WHAT IS BEING ASKED:
Copy out the stretch of the passage on gender-sensitive city planning from "From 2002 to" through "and elderly people.", substituting "public lighting" for "street lighting".

Kail got very good at buttonholing influential people during the coffee breaks of meetings, she says.
Having shown it could be done with Frauen-Werk-Stadt, the next step was to gender-mainstream the city. Mariahilf, a densely populated central neighborhood with about 28,000 residents, was designated as a pilot district.
From 2002 to 2006, street lighting was improved in 26 areas identified in surveys as inducing anxiety; traffic lights were altered to prioritize pedestrians; and seating was installed at nine new locations.
More than a kilometer of pavement was widened, and five areas were made entirely barrier-free to better accommodate prams, wheelchair users and elderly people.
The link between wider pavements, benches and gender might be obscure, but Kail says it is a question of ensuring equality of opportunity and access.
For example, for an elderly person, a well-placed bench might make the difference between participating in the city and remaining at home.
A neat example is the redesign of two parks in the Margareten District in July 1999 to encourage their use by girls, whose number was dropping off from the age of nine. The addition of volleyball and badminton facilities countered boys’ dominance over the caged basketball courts, which were fitted with areas for groups of girls to sit, observe and chat. Improving lighting and footpaths added to their sense of security, encouraging them to linger.
Four more parks were devised as pilot projects from 2000 and informed the gender-sensitivity guidelines applied to parks citywide since 2005.
The process of turning gender experts’ local knowledge into general guidelines for the whole municipality has been described as ideal in terms of implementation of gender mainstreaming.
In the absence of measures to ensure different users’ needs are taken into account, only those of the dominant group are served. Kail notes that transport planners had thought to devise standards for car parks, but not ramps for bikes or prams, “because they thought it didn’t matter.”
When the women’s office opened nearly 30 years ago, transport planners were exclusively “white, middle-class men and car drivers in the city looked like them,” she says.
When the city is viewed only as though through a windscreen, women feel the absence of measures to benefit pedestrians in a way that men typically do not.
As Kail has put it: “If you want to do something for women, do something for pedestrians.”
“It is very political, what is regulated and what is neglected,” she says.
Gender mainstreaming has been criticized as cementing traditional gender roles — for example, by equating childcare with women’s work — but she takes a pragmatic view.
“You can’t influence the share of unpaid work by architecture, but you can support it. We would hope it would support 50 percent of men as well, but statistics show it is still more women doing that work,” Kail says.
Similarly, she betrays an uncharacteristic trace of frustration at the suggestion that attempting to make women more safe by installing lighting absolves would-be attackers of responsibility.
Lighting might not prevent sexual assault, but it can alleviate women’s feelings of anxiety and improve their access to the city, she says, adding that when they are faced with a potential threat, lighting improves their ability to assess the situation.

SOURCE EXCERPT:

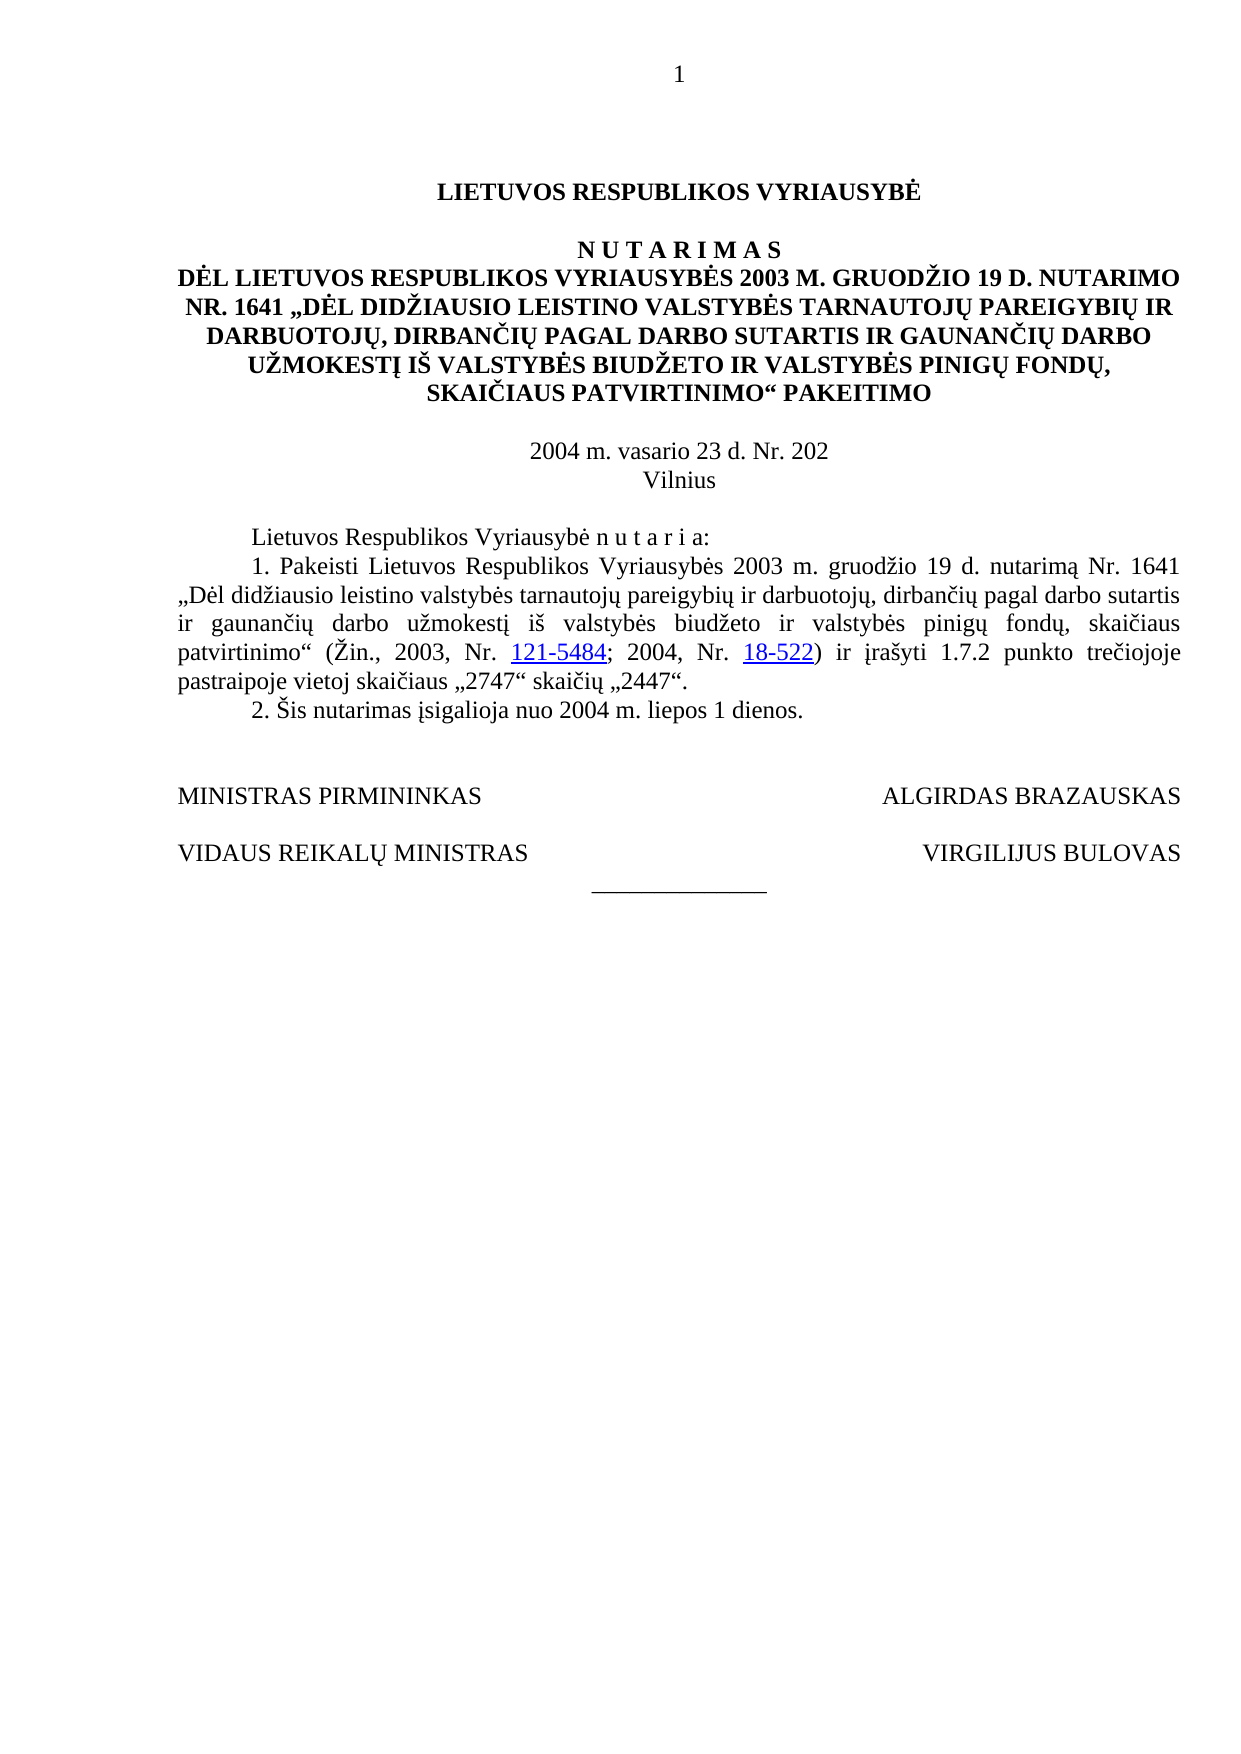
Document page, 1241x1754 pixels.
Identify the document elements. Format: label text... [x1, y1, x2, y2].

SOLUTION:
From 2002 to 2006, public lighting was improved in 26 areas identified in surveys as inducing anxiety; traffic lights were altered to prioritize pedestrians; and seating was installed at nine new locations.
More than a kilometer of pavement was widened, and five areas were made entirely barrier-free to better accommodate prams, wheelchair users and elderly people.